*任务说明*
判断下列三个说法是否与这篇关于 MySQL 横向派生表的文章相符。每项回答“是”或“否”，并逐字引用文中起决定作用的原文。
1. 从 MySQL 8.0.14 开始，派生表支持 LATERAL 关键字前缀。
2. 在 MySQL 中，派生表可以是关联子查询。
3. 文中用传统方法写的查询之所以失败，是因为 SELECT 子查询只能返回 1 条数据。

━━ 待分析文本 ━━

MySQL 8.0 新特性之横向(LATERAL)派生表
作者: 不剪发的Tony老师
毕业于北京航空航天大学,十多年数据库管理与开发经验,目前在一家全球性的金融公司从事数据库架构设计。CSDN学院签约讲师以及GitChat专栏作者。csdn上的博客收藏于以下地址:https://tonydong.blog.csdn.net
MySQL 将FROM中的子查询称为派生表(Derived Table)。以下查询使用了一个派生表:
SELECT * FROM (SELECT 1) AS dt;
+---+
| 1 |
+---+
| 1 |
+---+
不过,MySQL 中的派生表存在一些限制:
派生表不能是关联子查询
派生表不能引用它所在的SELECT语句中的其他表
在 MySQL 8.0.14 之前,派生表不能引用它所在的SELECT语句外部的表
简单来说,就是派生表必须能够单独运行,而不能依赖其他表。
从 MySQL 8.0.14 开始,派生表支持LATERAL关键字前缀,表示允许派生表引用它所在的FROM子句中的其他表。横向派生表能够完成普通派生表无法完成或者效率低下的操作。
考虑以下应用场景:departments 表存储了部门的信息,employees 表存储了员工信息。如何查找每个部门中薪水最高的 Top 5 和对应的员工?
示例表和数据
首先,使用传统的方法很难实现这样的功能:
SELECT d.department_name,
(SELECT e.salary
FROM employees e
WHERE e.department_id = d.department_id
ORDER BY e.salary DESC LIMIT 5
)
FROM departments d;
ERROR 1242 (21000): Subquery returns more than 1 row
以上查询失败的原因在于SELECT子查询只能返回 1 条数据。

━━━
━━ 列表条目 ━━

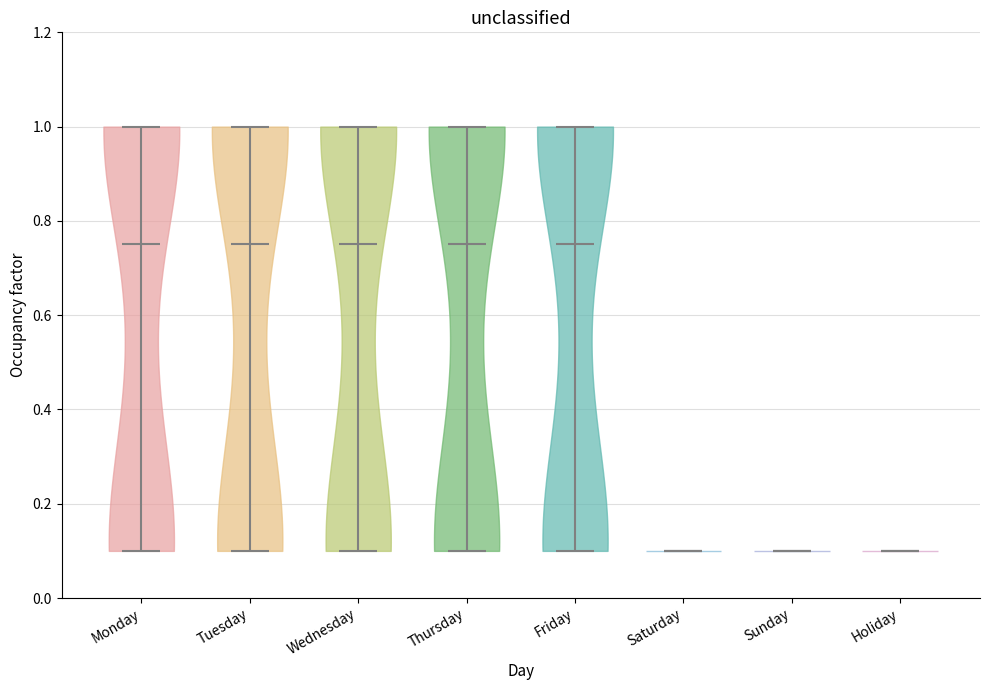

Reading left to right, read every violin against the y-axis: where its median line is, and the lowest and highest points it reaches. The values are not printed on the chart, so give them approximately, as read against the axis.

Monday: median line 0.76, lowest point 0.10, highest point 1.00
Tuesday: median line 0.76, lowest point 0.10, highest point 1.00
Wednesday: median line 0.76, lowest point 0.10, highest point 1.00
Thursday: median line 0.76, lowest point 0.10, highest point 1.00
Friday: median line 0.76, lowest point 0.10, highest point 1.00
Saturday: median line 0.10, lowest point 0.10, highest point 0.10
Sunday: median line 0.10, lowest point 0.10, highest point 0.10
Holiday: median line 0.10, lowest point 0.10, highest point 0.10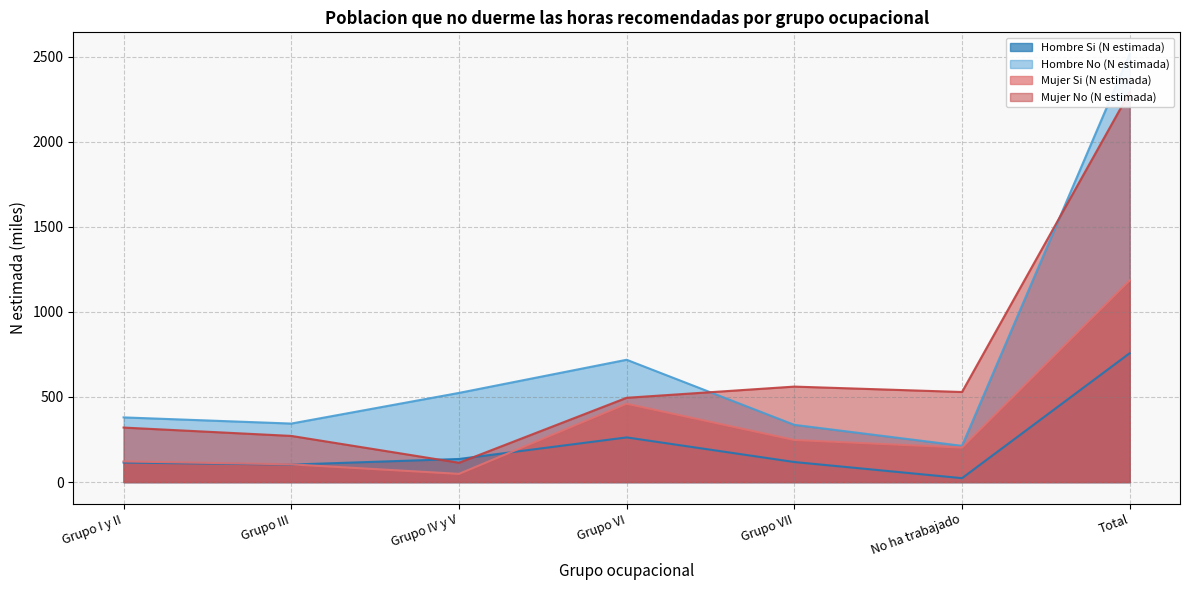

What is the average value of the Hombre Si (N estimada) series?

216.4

━━━

*参考答案*
1. 是。“从 MySQL 8.0.14 开始,派生表支持LATERAL关键字前缀”
2. 否。“派生表不能是关联子查询”
3. 是。“以上查询失败的原因在于SELECT子查询只能返回 1 条数据”